Posted by Hari Shanmugadhasan on 31 December 2012 at 9:40
Page 11 makes clever use of DB2 Runstats sampling to get surprising results with "old" HW:
" . . .but even with sampling in the range of 5 - 20%,
the elapsed time remained higher than it was for 99% sampling."
It would appear that previously with List Prefetch:
Less is More . . . elapsed time! ;-)
- with apologies to Mies van der Rohe.
The potential CPU benefits of sampling are not discussed.
Posted by Hari Shanmugadhasan on 3 January 2013 at 11:02
It is fortunate that this Redbpaper came out in July 2012 so that this particular bug in DB2 10 RUNSTATS TABLESAMPLE SYSTEM had already been closed in August 2011:
PM42924: UNNEEDED SEQUENTIAL PREFETCH REQUESTS DURING RUNSTATS TABLESAMPLE
Posted by Hari Shanmugadhasan on 4 January 2013 at 8:36
The page 11, figure 8, RUNSTATS TABLESAMPLE 5 data point for 5% sampling with FICON 10K disk looks very close to the V10 Performance Topics page 278, figure 9-11, 5% page sampling bar, at just under 350 elapsed secs. But it is on a 30GB vs. 32 GB table here.
It's slightly better than the No Sample case, unlike the 99% sample case in this Redpaper.
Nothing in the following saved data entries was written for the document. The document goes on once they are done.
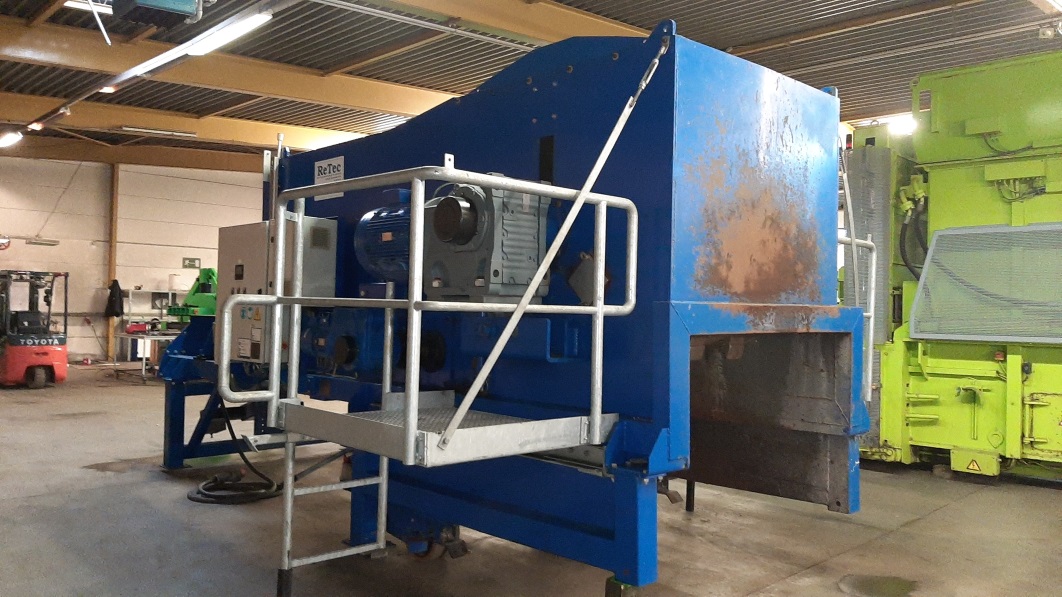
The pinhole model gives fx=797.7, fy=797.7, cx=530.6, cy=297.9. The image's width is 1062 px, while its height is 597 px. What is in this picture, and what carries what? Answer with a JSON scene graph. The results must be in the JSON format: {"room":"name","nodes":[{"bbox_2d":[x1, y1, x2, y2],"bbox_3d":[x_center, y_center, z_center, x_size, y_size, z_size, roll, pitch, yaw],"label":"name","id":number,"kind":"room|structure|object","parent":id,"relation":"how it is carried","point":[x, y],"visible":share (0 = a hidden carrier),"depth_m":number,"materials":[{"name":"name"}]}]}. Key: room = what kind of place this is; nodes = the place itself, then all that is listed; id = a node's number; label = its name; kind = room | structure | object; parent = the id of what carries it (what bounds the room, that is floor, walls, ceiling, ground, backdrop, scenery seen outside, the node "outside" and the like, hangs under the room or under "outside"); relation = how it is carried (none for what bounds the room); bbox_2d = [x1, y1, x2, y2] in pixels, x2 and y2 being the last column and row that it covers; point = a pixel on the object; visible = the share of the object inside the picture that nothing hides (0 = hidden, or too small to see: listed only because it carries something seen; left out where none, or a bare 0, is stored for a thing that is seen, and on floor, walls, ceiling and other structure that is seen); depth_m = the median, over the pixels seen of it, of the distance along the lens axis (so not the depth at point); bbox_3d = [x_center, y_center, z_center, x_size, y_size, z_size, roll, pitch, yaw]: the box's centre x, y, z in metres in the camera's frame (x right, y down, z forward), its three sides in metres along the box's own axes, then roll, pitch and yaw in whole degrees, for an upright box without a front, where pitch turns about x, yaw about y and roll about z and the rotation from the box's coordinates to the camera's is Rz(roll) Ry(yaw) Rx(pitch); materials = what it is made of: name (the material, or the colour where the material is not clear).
{"room":"warehouse","nodes":[
{"label":"warehouse","id":0,"kind":"room"},
{"bbox_2d":[0,153,269,366],"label":"back wall","id":1,"kind":"structure","parent":0,"point":[96,201],"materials":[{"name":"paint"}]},
{"bbox_2d":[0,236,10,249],"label":"sign","id":2,"kind":"object","parent":1,"relation":"attached to","point":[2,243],"visible":0.94,"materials":[{"name":"red"}]},
{"bbox_2d":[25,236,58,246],"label":"wall light","id":3,"kind":"object","parent":1,"relation":"attached to","point":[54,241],"visible":0.98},
{"bbox_2d":[106,165,118,363],"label":"wooden post","id":4,"kind":"object","parent":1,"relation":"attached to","point":[112,271],"visible":0.65,"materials":[{"name":"brown wood"}]},
{"bbox_2d":[104,279,123,318],"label":"jacket","id":5,"kind":"object","parent":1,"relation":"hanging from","point":[118,287],"visible":0.96,"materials":[{"name":"black fabric"}]},
{"bbox_2d":[182,256,200,268],"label":"wall sign","id":6,"kind":"object","parent":1,"relation":"attached to","point":[193,266],"visible":0.98,"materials":[{"name":"green plastic"}]},
{"bbox_2d":[0,0,1060,167],"bbox_3d":[-0.952,-2.875,8.634,13.457,0.197,17.146,2,-1,-44],"label":"ceiling","id":7,"kind":"structure","parent":0,"point":[840,54],"depth_m":8.86,"materials":[{"name":"grey metal"}]},
{"bbox_2d":[0,128,23,147],"bbox_3d":[-7.736,-2.389,11.825,0.199,0.153,0.834,2,-1,-44],"label":"ceiling light","id":8,"kind":"object","parent":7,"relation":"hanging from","point":[12,137],"visible":0.98,"depth_m":11.70,"materials":[{"name":"white"}]},
{"bbox_2d":[65,0,113,14],"bbox_3d":[-4.195,-2.841,7.751,0.574,0.127,0.308,2,-1,-44],"label":"ceiling light","id":9,"kind":"object","parent":7,"relation":"attached to","point":[75,4],"visible":0.54,"depth_m":7.68,"materials":[{"name":"white"}]},
{"bbox_2d":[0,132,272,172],"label":"ceiling beam","id":10,"kind":"structure","parent":7,"relation":"attached to","point":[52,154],"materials":[{"name":"brown wood"}]},
{"bbox_2d":[107,0,208,28],"bbox_3d":[-2.256,-2.001,4.855,0.514,0.605,0.553,2,-1,-44],"label":"unit heater","id":11,"kind":"object","parent":7,"relation":"hanging from","point":[152,0],"visible":0.99,"depth_m":4.81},
{"bbox_2d":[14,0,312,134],"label":"fluorescent lights","id":12,"kind":"object","parent":7,"relation":"hanging from","point":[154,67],"visible":0.99,"depth_m":7.26,"materials":[{"name":"metal"}]},
{"bbox_2d":[0,90,374,156],"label":"ceiling beam","id":13,"kind":"structure","parent":7,"relation":"attached to","point":[14,97],"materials":[{"name":"yellow wood"}]},
{"bbox_2d":[121,126,197,137],"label":"fluorescent light","id":14,"kind":"object","parent":13,"relation":"attached to","point":[191,133],"visible":0.99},
{"bbox_2d":[0,16,452,122],"bbox_3d":[-3.760,-2.821,10.165,9.561,0.389,0.345,2,-1,-44],"label":"ceiling beam","id":15,"kind":"structure","parent":7,"relation":"attached to","point":[193,59],"depth_m":9.80,"materials":[{"name":"wood"}]},
{"bbox_2d":[180,10,272,56],"bbox_3d":[-2.506,-2.195,6.604,0.192,0.170,1.238,2,-1,-44],"label":"fluorescent light","id":16,"kind":"object","parent":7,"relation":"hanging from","point":[244,27],"visible":0.96,"depth_m":6.48,"materials":[{"name":"white"}]},
{"bbox_2d":[309,0,655,43],"bbox_3d":[-0.223,-2.812,7.821,10.537,0.371,0.532,2,-1,-44],"label":"ceiling beam","id":17,"kind":"structure","parent":7,"relation":"attached to","point":[517,14],"depth_m":7.78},
{"bbox_2d":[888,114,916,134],"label":"ceiling light","id":18,"kind":"object","parent":7,"relation":"attached to","point":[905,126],"visible":0.48,"depth_m":11.43,"materials":[{"name":"white"}]},
{"bbox_2d":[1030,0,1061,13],"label":"fluorescent light","id":19,"kind":"object","parent":7,"relation":"attached to","point":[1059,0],"visible":0.98,"depth_m":7.11,"materials":[{"name":"white"}]},
{"bbox_2d":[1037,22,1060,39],"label":"security camera","id":20,"kind":"object","parent":7,"relation":"attached to","point":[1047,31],"visible":0.98,"depth_m":7.51,"materials":[{"name":"white"}]},
{"bbox_2d":[0,366,1061,596],"bbox_3d":[-1.227,1.347,6.711,10.166,0.142,14.921,2,-1,-44],"label":"floor","id":21,"kind":"structure","parent":0,"point":[936,516],"depth_m":4.43,"materials":[{"name":"grey concrete"}]},
{"bbox_2d":[0,268,68,387],"bbox_3d":[-6.937,0.412,10.910,1.351,1.571,1.018,1,-1,34],"label":"forklift","id":22,"kind":"object","parent":21,"relation":"on","point":[64,362],"visible":0.97,"depth_m":10.66,"materials":[{"name":"red metal"}]},
{"bbox_2d":[111,328,178,381],"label":"work table","id":23,"kind":"object","parent":21,"relation":"on","point":[148,336],"visible":0.47,"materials":[{"name":"metal"}]},
{"bbox_2d":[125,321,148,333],"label":"red toolbox","id":24,"kind":"object","parent":23,"relation":"on","point":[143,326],"visible":0.96,"depth_m":11.67,"materials":[{"name":"red"}]},
{"bbox_2d":[119,289,181,362],"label":"metal shelf","id":25,"kind":"object","parent":21,"relation":"on","point":[169,292],"visible":0.46,"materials":[{"name":"metal"}]},
{"bbox_2d":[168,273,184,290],"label":"white container","id":26,"kind":"object","parent":25,"relation":"on","point":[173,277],"visible":0.94,"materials":[{"name":"white"}]},
{"bbox_2d":[166,267,216,320],"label":"green machine","id":27,"kind":"object","parent":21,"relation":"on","point":[187,304],"visible":0.53,"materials":[{"name":"green metal"}]},
{"bbox_2d":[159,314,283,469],"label":"blue machine","id":28,"kind":"object","parent":21,"relation":"on","point":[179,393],"visible":0.4,"depth_m":5.83,"materials":[{"name":"blue metal"}]},
{"bbox_2d":[186,403,280,503],"bbox_3d":[-2.004,0.949,5.364,0.645,0.586,0.842,2,-1,-44],"label":"hose","id":29,"kind":"object","parent":21,"relation":"on","point":[191,497],"visible":0.78,"depth_m":5.24,"materials":[{"name":"black rubber"}]},
{"bbox_2d":[190,23,866,596],"bbox_3d":[-0.403,0.122,4.466,1.808,2.454,4.194,2,-1,-44],"label":"machine","id":30,"kind":"object","parent":21,"relation":"on","point":[669,196],"visible":0.79,"depth_m":3.32,"materials":[{"name":"blue metal"}]},
{"bbox_2d":[218,215,337,363],"bbox_3d":[-1.376,-0.041,4.272,0.358,0.746,0.677,2,-1,-44],"label":"control cabinet","id":31,"kind":"object","parent":30,"relation":"attached to","point":[237,228],"visible":0.55,"depth_m":4.12,"materials":[{"name":"metal"}]},
{"bbox_2d":[314,156,344,185],"bbox_3d":[-1.116,-0.704,4.405,0.017,0.144,0.355,2,-1,-44],"label":"sign","id":32,"kind":"object","parent":30,"relation":"attached to","point":[317,165],"visible":0.92,"depth_m":4.40,"materials":[{"name":"white"}]},
{"bbox_2d":[278,430,391,594],"bbox_3d":[-0.790,0.677,3.275,0.484,1.052,0.285,2,-1,-44],"label":"ladder","id":33,"kind":"object","parent":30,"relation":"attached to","point":[290,467],"visible":0.75,"depth_m":3.24,"materials":[{"name":"silver metal"}]},
{"bbox_2d":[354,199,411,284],"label":"electric motor","id":34,"kind":"object","parent":30,"relation":"attached to","point":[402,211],"visible":0.48,"depth_m":3.67,"materials":[{"name":"blue metal"}]},
{"bbox_2d":[234,164,630,475],"bbox_3d":[-0.373,0.082,3.043,1.014,1.142,1.327,2,-1,-44],"label":"platform","id":35,"kind":"object","parent":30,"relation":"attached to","point":[523,304],"visible":0.9,"depth_m":2.71,"materials":[{"name":"silver metal"}]},
{"bbox_2d":[424,178,547,300],"bbox_3d":[-0.184,-0.219,3.083,0.401,0.471,0.466,2,-1,-44],"label":"gearbox","id":36,"kind":"object","parent":30,"relation":"attached to","point":[525,281],"visible":0.69,"depth_m":2.96,"materials":[{"name":"grey metal"}]},
{"bbox_2d":[438,37,664,453],"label":"support bar","id":37,"kind":"object","parent":30,"relation":"attached to","point":[463,412],"visible":0.98,"depth_m":2.63,"materials":[{"name":"silver metal"}]},
{"bbox_2d":[839,236,876,402],"bbox_3d":[1.470,0.119,4.311,0.809,1.027,0.422,2,-1,-44],"label":"handrail","id":38,"kind":"object","parent":30,"relation":"attached to","point":[872,317],"visible":0.34,"depth_m":4.27,"materials":[{"name":"metal"}]},
{"bbox_2d":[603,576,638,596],"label":"support block","id":39,"kind":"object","parent":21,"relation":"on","point":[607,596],"visible":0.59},
{"bbox_2d":[837,574,917,596],"bbox_3d":[1.600,1.324,3.644,0.428,0.019,0.361,2,-1,-44],"label":"stain","id":40,"kind":"object","parent":21,"relation":"on","point":[890,586],"visible":0.97,"depth_m":3.65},
{"bbox_2d":[848,49,1061,481],"bbox_3d":[4.698,-0.246,6.202,3.596,3.404,4.215,2,-1,-44],"label":"machine","id":41,"kind":"object","parent":21,"relation":"on","point":[1013,362],"visible":0.81,"depth_m":6.27,"materials":[{"name":"green metal"}]},
{"bbox_2d":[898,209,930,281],"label":"hose","id":42,"kind":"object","parent":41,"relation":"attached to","point":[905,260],"visible":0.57,"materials":[{"name":"black rubber"}]},
{"bbox_2d":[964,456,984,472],"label":"warning sign","id":43,"kind":"object","parent":41,"relation":"attached to","point":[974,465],"visible":0.96,"depth_m":6.06,"materials":[{"name":"yellow plastic"}]},
{"bbox_2d":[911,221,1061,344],"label":"mesh guard","id":44,"kind":"object","parent":41,"relation":"attached to","point":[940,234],"visible":0.98,"depth_m":5.92,"materials":[{"name":"grey metal"}]}
]}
This may be because No Sample case looks very close to CPU bound.
Posted by Hari Shanmugadhasan on 4 January 2013 at 8:55
Assuming the page 11 TABLESAMPLE 5 test case is 350 elapsed secs, it implies that 5% of the 8 million pages, or 400,000 pages, were read via list prefetch in 350 seconds.
This implies a throughput of roughly 4.4 MB/sec with an average page skip of 19 4K pages, since roughly 1 in 20 pages are read.
This is not as good as the page 8 test with a different workload with a 17 page skip between pages list prefetched. But the random 5% page sampling of page 11 is probably more realistic.
Posted by Hari Shanmugadhasan on 4 January 2013 at 9:01
Consider that the RUNSTATS processing of page 11 is probably more CPU bound than some other workloads, so one would expect results to vary from workload to workload.
The V10 Performance Topics page 278, figure 9-11 shows CPU benefits with page sampling even against SAMPLE 5 which is doing 5% of the rows vs. 5% of pages. This suggests that sampling algorithm is having a CPU impact.
Posted by Hari Shanmugadhasan on 4 January 2013 at 9:12
Both sets of RUNSTATS TABLESAMPLE 5 comparisons with other RUNSTATS options suggest that one might consider avoiding an NPI and list prefetch for V9 queries running on "old" DASD, when only 5% of pages are of interest.
A tablespace scan could provide better elapsed time performance though would cost more CPU. No doubt results are highly dependent on a variety of factors, but it is worth considering and maybe testing if sufficient elapsed time benefit is available to justify the cost.